# Requirements
Copy every line of the records below word for word, leaving out the pictures.

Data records
- - - - - - -

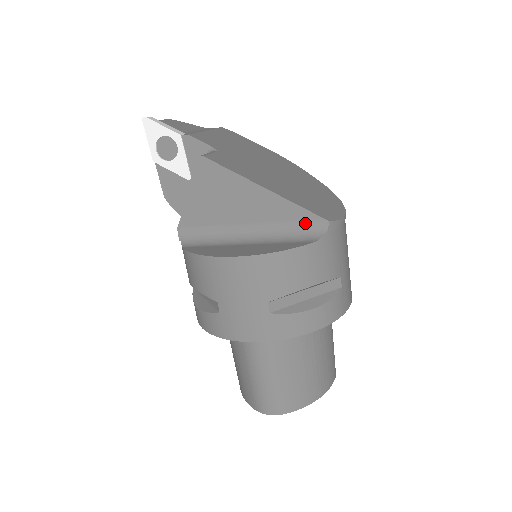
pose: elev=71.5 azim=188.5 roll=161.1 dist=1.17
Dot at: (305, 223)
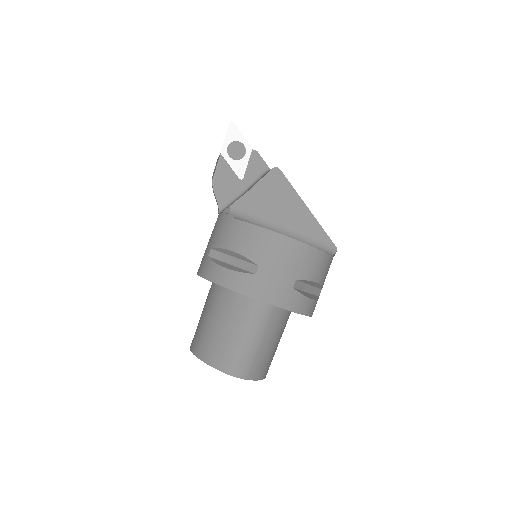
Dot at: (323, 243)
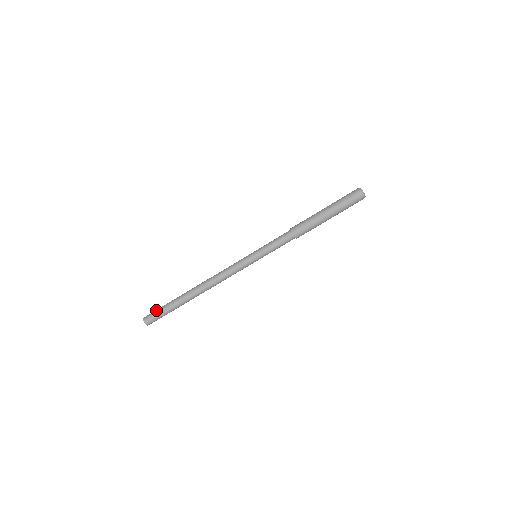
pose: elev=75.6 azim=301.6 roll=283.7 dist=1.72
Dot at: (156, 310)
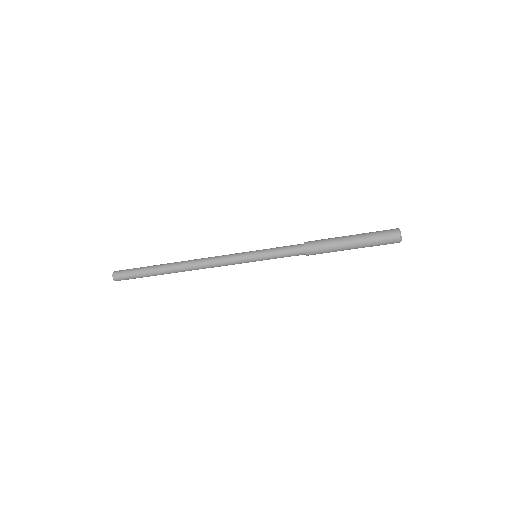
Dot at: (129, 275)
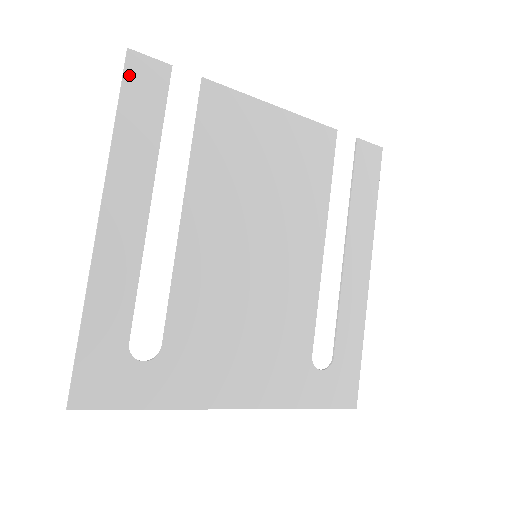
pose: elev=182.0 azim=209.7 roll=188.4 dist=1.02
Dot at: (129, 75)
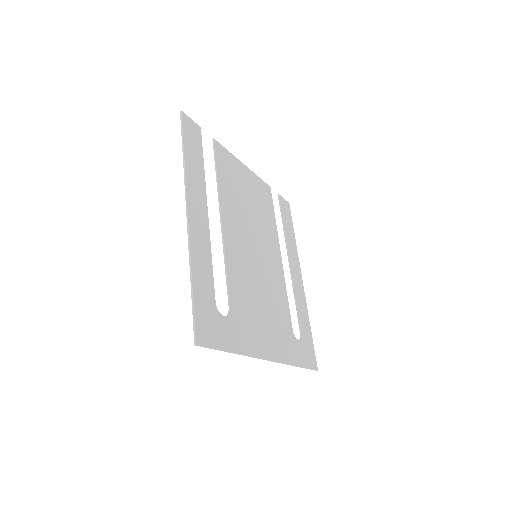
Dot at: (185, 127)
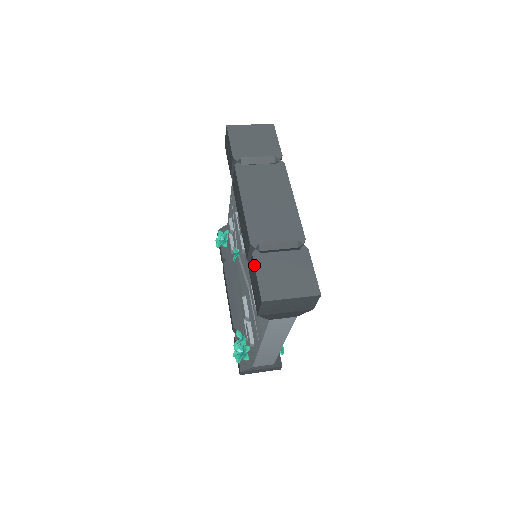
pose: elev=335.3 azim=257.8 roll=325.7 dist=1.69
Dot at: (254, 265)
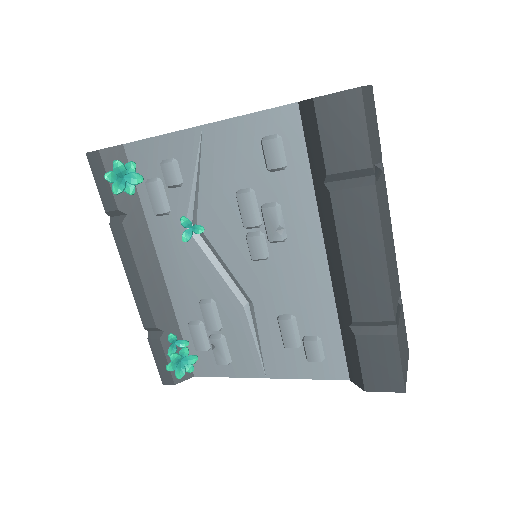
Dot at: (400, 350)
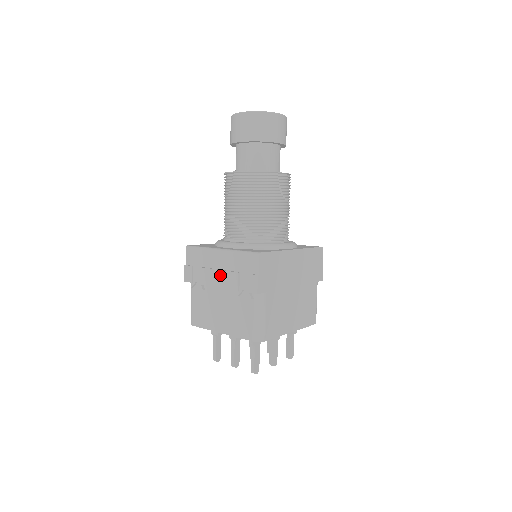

- - - - - - -

# Response to this exercise
pose: elev=71.5 azim=188.5 roll=161.1 dist=1.17
Dot at: (305, 223)
Dot at: (323, 243)
pose: elev=75.6 azim=301.6 roll=283.7 dist=1.72
Dot at: (156, 310)
Dot at: (129, 275)
pose: elev=182.0 azim=209.7 roll=188.4 dist=1.02
Dot at: (129, 75)
Dot at: (185, 127)
pose: elev=335.3 azim=257.8 roll=325.7 dist=1.69
Dot at: (254, 265)
Dot at: (400, 350)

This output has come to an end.